Figüratif çalışmalarının yanı sıra mimari peyzaj da yapan sanatçı, kompozisyonlarında perspektife önem vermektedir. Yarattığı dokuların, mekânların ya da insanların zaman içerisinde uğradıkları değişime dair bir persfektiften yola çıkarak zamanın derin izlerini kusursuzca ortaya koymaktadır. Oryantalist eserlerine bakıldığında ise sokak aralarında yaşanan rutin hayatların farklı betimlemeleri dikkat çekmektedir.
Her ne tarzdan olursa olsun; yağlıboya, pastel, kara kalem ya da karışık teknikle yaptığı tüm çalışmaları dikkat çeken ve insanın ruhuna işleyen sanatçı, tuval üzeri yağlıboya çalışmalarında birbirinden farklı renk tonlarını bir araya getirerek bir perspektif elde ederken kâğıt üzerine yaptığı çalışmalarında ise ışık ve gölge tekniğinden faydalanmaktadır.
“RESİM BENİM OYUN ALANIM”
Bugüne kadar sayısız eser ortaya koyan Betil, “Ellerimde İnsan Lekeleri” adlı sergisinin ilk kişisel sergisi olduğunu belirtiyor. Sanatçı, sanatın kendisi için ne demek olduğunu da tıpkı eserlerinde yaptığı gibi kendine özgü tarzıyla tanımlıyor:
“RESİM benim oyun alanım, kendimi özgür hissettiğim yer. Elime kalemi aldığım an, zamanın da mekânın da merkezindeyim. Dış dünya camın ardında; sesler de görüntüler de…
Ne yaşım ne de adım var; tüm sıfatlardan azade, içimden nasıl geliyorsa öyle çıkıyorum yola. Renkten renge savruluyor, kimi zaman siyah beyazın dinginliğinde soluklanıyorum. Sesler boğuk, görüntüler flu… Oyunumu oynuyorum.”

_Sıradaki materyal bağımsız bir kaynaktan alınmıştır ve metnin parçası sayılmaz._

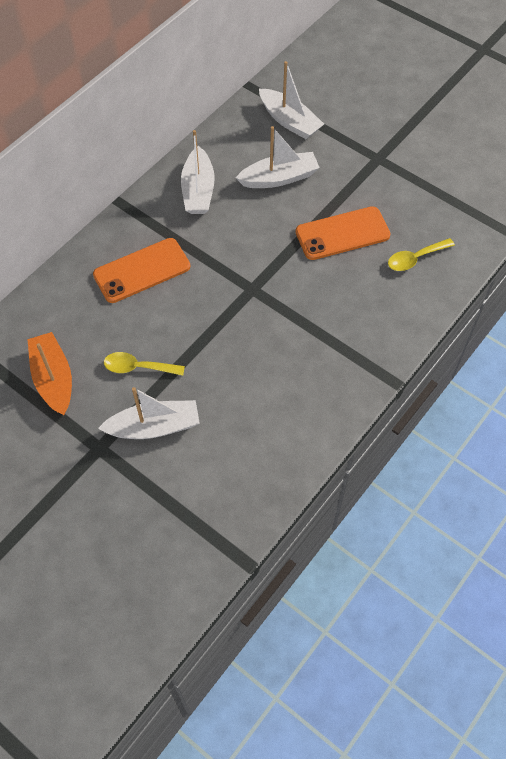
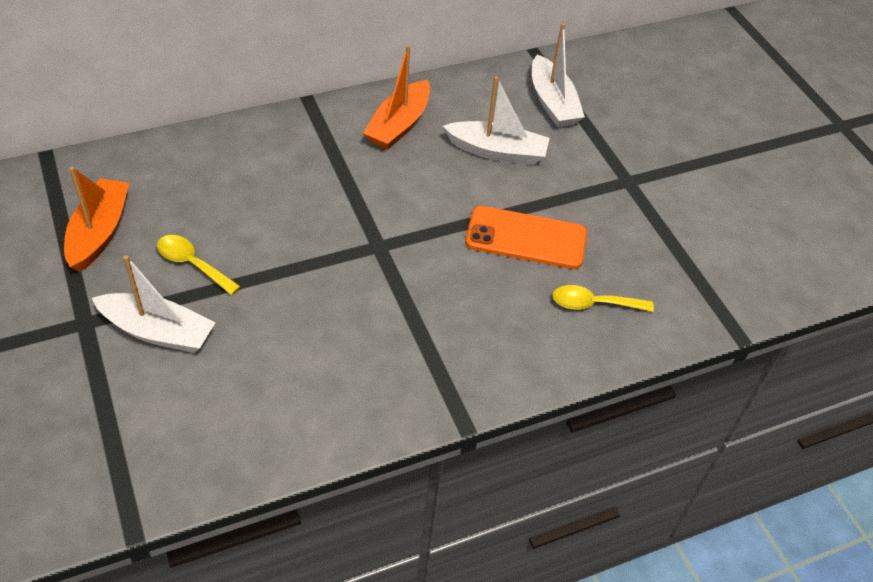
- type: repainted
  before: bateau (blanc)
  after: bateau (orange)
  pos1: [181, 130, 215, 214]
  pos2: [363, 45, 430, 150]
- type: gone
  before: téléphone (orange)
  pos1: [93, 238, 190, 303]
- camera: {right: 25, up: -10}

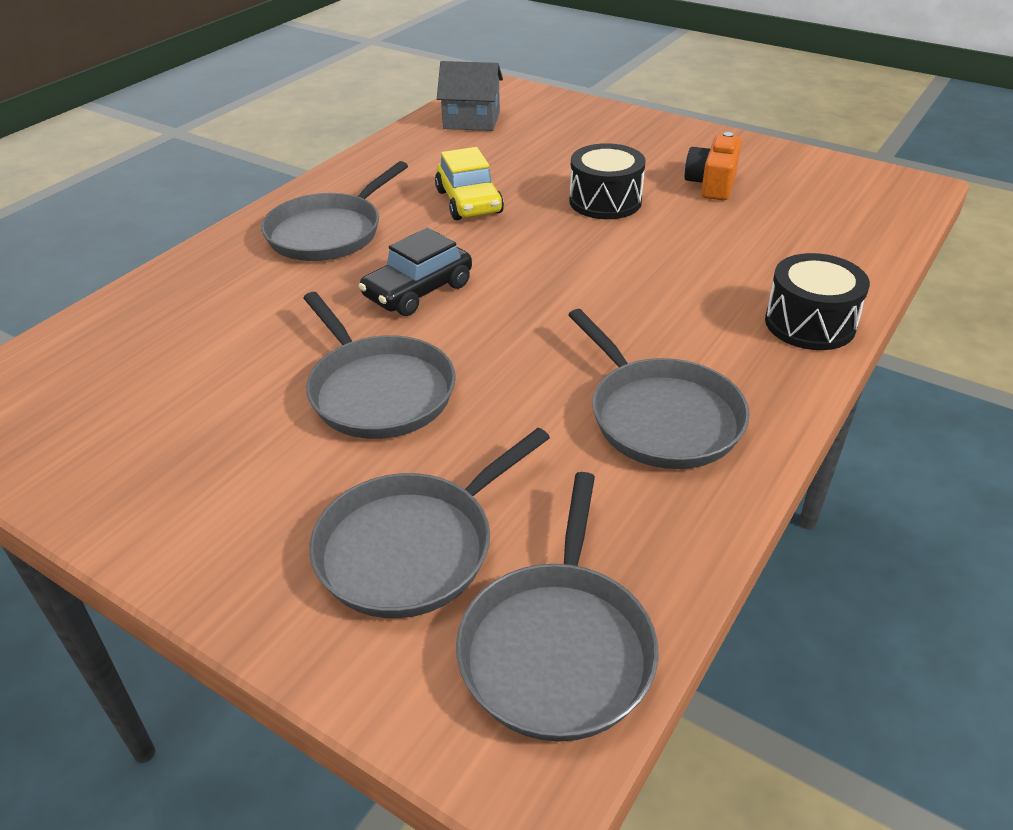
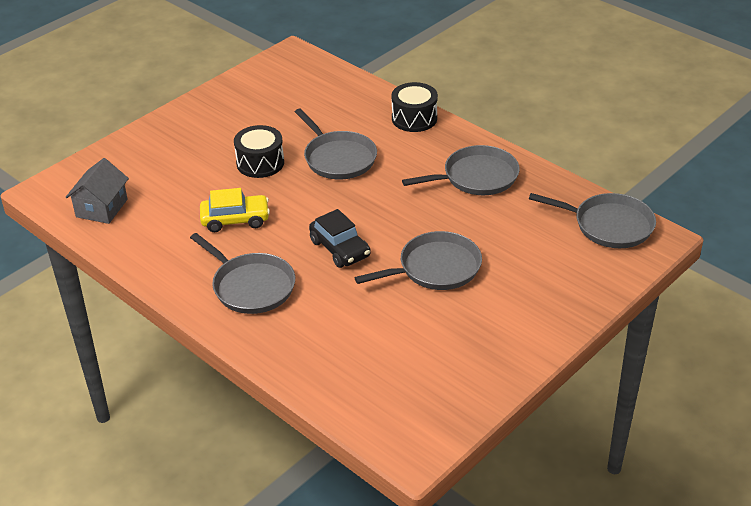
- type: shifted
  before: poêle (gris)
  pos1: [309, 428, 550, 618]
  pos2: [295, 108, 377, 179]
- type: gone
  before: appareil photo (orange)
  pos1: [685, 132, 742, 201]
- camera: {right: -80, up: 0}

İNSANIN İÇ DÜNYASIYLA GÖRKEMLİ BULUŞMASI
Sanatçı Ayşe Betil’in insana bambaşka bir açıdan yaklaştığı, ilk bakışta görünmeyeni derin bir bakış açısıyla ortaya koyduğu eserlerinin yer aldığı “Ellerimde İnsan Lekeleri”, görülmeye değer olmanın yanı sıra insanı adeta kendi iç dünyasıyla buluşturan bir sergi. Tuvale dökülen her bir rengin kendi anlamının ötesinde bambaşka anlamlarla kavuştuğu, uzun süre akıllardan çıkmayacak bir görsellik sunan serginin kapıları, 11-17 Kasım tarihlerinde Tarihi Hüsrev Kethüda Hamamı’nda tüm sanatseverlere açık olacak.